Мисс Рандл, наоборот, невзлюбили. Ее острый нос, к тому ж синий на кончике, несмотря на тропическую жару, все время вынюхивал неладное, а блестящие глазки были всегда начеку, выглядывая, не случилось ли чего необычного. Рекса и Шантель она выслеживала с тем же пылом — и теми же надеждами на успех, — с каким наблюдала за мной и капитаном. Миссис Гринелл была совсем другая: трудно было поверить, что они сестры. Она не переставая говорила о внуках, в гости к которым направлялась, и успела всем изрядно надоесть многократно повторенными историями. Ее супруг был тихий человек, молча кивавший ее рассказам в доказательство, что все проделки их внучат действительно имели место, и пристально смотревший на слушателей, словно ища подтверждения и восхищения их умом и смекалкой. Миссис
Единственной пассажиркой, не вызывавшей критики мисс Рандл, была, по всей видимости, миссис Блейки, совершенно безответная, всегда готовая услужить не только своей сестре, столь великодушно предложившей ей кров в Австралии, но и всем, кто находился на борту.

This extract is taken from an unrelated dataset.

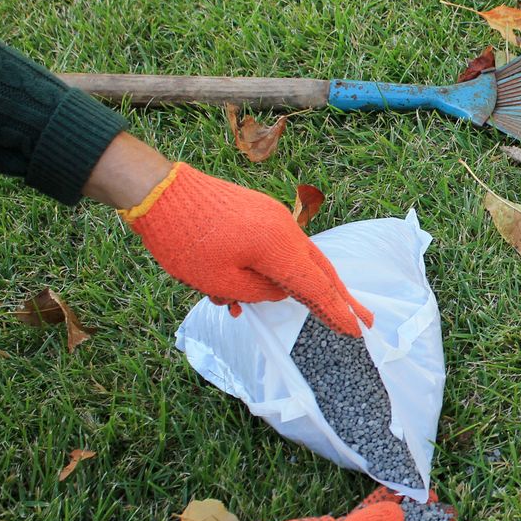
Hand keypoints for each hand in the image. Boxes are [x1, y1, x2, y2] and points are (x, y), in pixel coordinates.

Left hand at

Вечерами мы иногда играли в вист, а мужчины — Гленнинг, Рекс и старший помощник — в покер.
Так лениво текли наши дни. Наконец подошло время маскарада. Темой были выбраны Арабские ночи. Редверс сказал мне, что маскарады были кульминацией каждого плавания.
— Мы стремимся доставить удовольствие нашим пассажирам, — пояснил он, — и потому пытаемся скрасить монотонность долгого морского перехода до следующего порта. Они отвлекаются и днями напролет обдумывают костюмы, а после бала еще какое-то время обсуждают все его перипетии. Это наша прямая обязанность, чтобы на судне не было недовольных.
Лично для меня кульминациями путешествия были короткие минуты наших с Редом случайных встреч, когда мы могли переброситься несколькими словами. Мне хотелось думать, что он не меньше меня стремился продлить эти минуты, что и для него они что-то значили.
За время путешествия здоровье Моник, несомненно, улучшилось. Шантель приписывала это действию на нее погоды и капитана, хотя первое было определенно теплее второго.
— Знаешь ли, — поделилась она однажды со мной, — порой мне кажется, он ее не переносит.
— Не может быть, — сказала я, отворачиваясь.
— Несчастнее брака не бывает. Иногда она проговаривается в полусне, под действием наркотика. Время от времени я даю ей снотворное. Предписание врача. На днях, например, разговорилась: «Все равно он попал в мою сеть. Пускай себе побарахтается — все равно ему не вырваться, пока я жива».
Я содрогнулась.
— Что, шокирует? Бедная моя скромница Анна. Но ведь и ты небезупречна — во всяком случае, на взгляд мисс Рандл. Она шепчется о тебе не меньше, чем обо мне.
— Эта женщина склонна видеть то, чего нет.
— Согласна. Но с такой же ясностью, с какой она видит то, что есть. По-моему, Анна, нам с тобой надо быть начеку с мадам Рандл.
— Шантель, — спросила я, — а что думает Рекс об… Австралии?
— О, он считает ее страной больших возможностей. Тамошнее отделение цветет, как благородный лавр, и, естественно, это процветание станет еще заметнее с его прибытием на место.
— Я хотела спросить о… расставании с судном.
Окинув меня невозмутимым взглядом больших глаз с прозеленью, она сказала:
— То есть как он распрощается с «Невозмутимой леди»?
— Нет, как он распрощается с тобой?
Она улыбнулась.
— Подозреваю, немного взгрустнет.
— А ты?
— Возможно, и я.
— Тебе словно безразлично.
— Мы ведь с самого начала знали, что он сходит в Сиднее. Чего ради нам делать вид, будто это большая неожиданность?